◆ **Work to be completed**
Continue the passage about loading staged records into a target satellite table, picking up right after its final sentence.
Exercise passage: Begin
Let’s process the rest of scenario 1:
- @9:00:05 AM: New data is ingested into the target satellite table, the stream offset advances, and the satellite table is populated.
- @9:08:07 AM: New data is landed; note that there are two active states of the business object:
- The staged hashdiff for the newest record is the same as the previous staged hashdiff by key. We will discard this record because it is not a truechange.
- The oldest staged record has the same hashdiff as the current record in the target satellite. This record will not be inserted into the target satellite table.
With the aforementioned in mind, no new staged records are inserted to the target satellite table.
Scenario 2: Every record is different
Scenario 2
As above but for a different business object, scenario 2 depicts:
- @9:00:05 AM: New data is ingested into the target satellite table, the stream offset advances, and the satellite table is populated.
- @9:08:07 AM: New data is landed; note that there are two active states of the business object:
- The staged hashdiff for the newest record is different to the previous staged hashdiff by key. We will keep this record because it is a truechange.
- The oldest staged record has a different hashdiff as the current record in the target satellite. This record will be inserted into the target satellite table.
All new staged records are inserted into the satellite table.
Scenario 3: Newest staged content is a true change
Scenario 3
For scenario 3’s business object:
- @9:00:05 AM: New data is ingested into the target satellite table, the stream offset advances, and the satellite table is populated.
- @9:08:07 AM: New data is landed; note that there are two active states of the business object.
- The staged hashdiff for the newest record is different to the previous staged hashdiff by key. We will keep this record because it is a true change.
- The oldest staged record has the same hashdiff as the current record in the target satellite. This record will not be inserted to the target satellite table.
Only the newest staged record is inserted into the satellite table.
Scenario 4: Newest record is the same as the satellite record
Scenario 4
For scenario 4’s business object:
- @9:00:05 AM: New data is ingested into the target satellite table, the stream offset advances, and the satellite table is populated.
- @9:08:07 AM: New data is landed; note that there are two active states of the business object:
- The staged hashdiff for the newest record is different to the previous staged hashdiff by key. We will keep this record because it is a truechange.
- The oldest staged record has a different hashdiff as the current record in the target satellite. This record will be inserted into the target satellite table.
It should be noted that the newest staged record has the same hashdiff as in the target satellite, and this is important—the newest staged record must appear as the current state for that business object. Because we have already validated that this is a true change in staging, there is no need to compare this record to the target satellite—it must be inserted.
All new staged records are inserted into the satellite table.
Scenario 5: Discarding non-true changes
Scenario 5
For scenario 5’s business object:
- @9:00:05 AM: New data is ingested into the target satellite table, the stream offset advances, and the satellite table is populated.
- @9:08:07 am: New data is landed; note that there are two active states of the business object:
- The staged hashdiff for the newest record is the same as the previous staged hashdiff by key. We will discard this record because it is not a true change.
Exercise passage: End
Data below: Begin
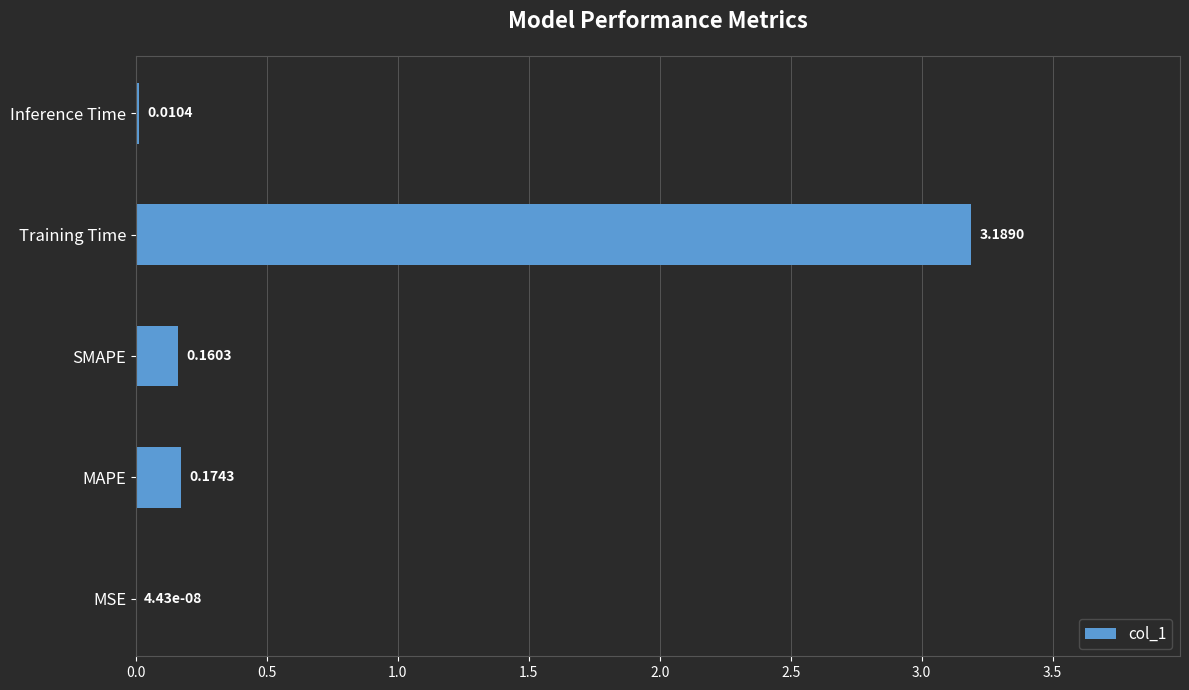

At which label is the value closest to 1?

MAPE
Data below: End
◆ **Task answer**
- The oldest staged record has a different hashdiff as the current record in the target satellite table. This record will be inserted into the target satellite table.
Only the oldest staged record is inserted into the satellite table.
To summarize,
Summary of all inserts
Stream offsets move as new data is consumed by downstream DML operations. As stated earlier, you can have as many stream offsets on a supported data object as you want. This benefit allows for the use of hub, link, and satellite loaders, each with their own stream based on the single stream on view. Notice that by using streams the size of the landed content is virtualized and we never have to truncate the landed data. Streams simplify the need to orchestrate data movement in landing/staging simply by minimizing the volume of data needed for consumption, no matter the velocity of the data coming in.
Late-arriving data
If we imagined that for account scenario 6, all 15 of its records were loaded at 10 AM, then this load pattern would be capable of dealing with 15 states of the records in one load, and discarding all duplicates during that load to advance the stream offset.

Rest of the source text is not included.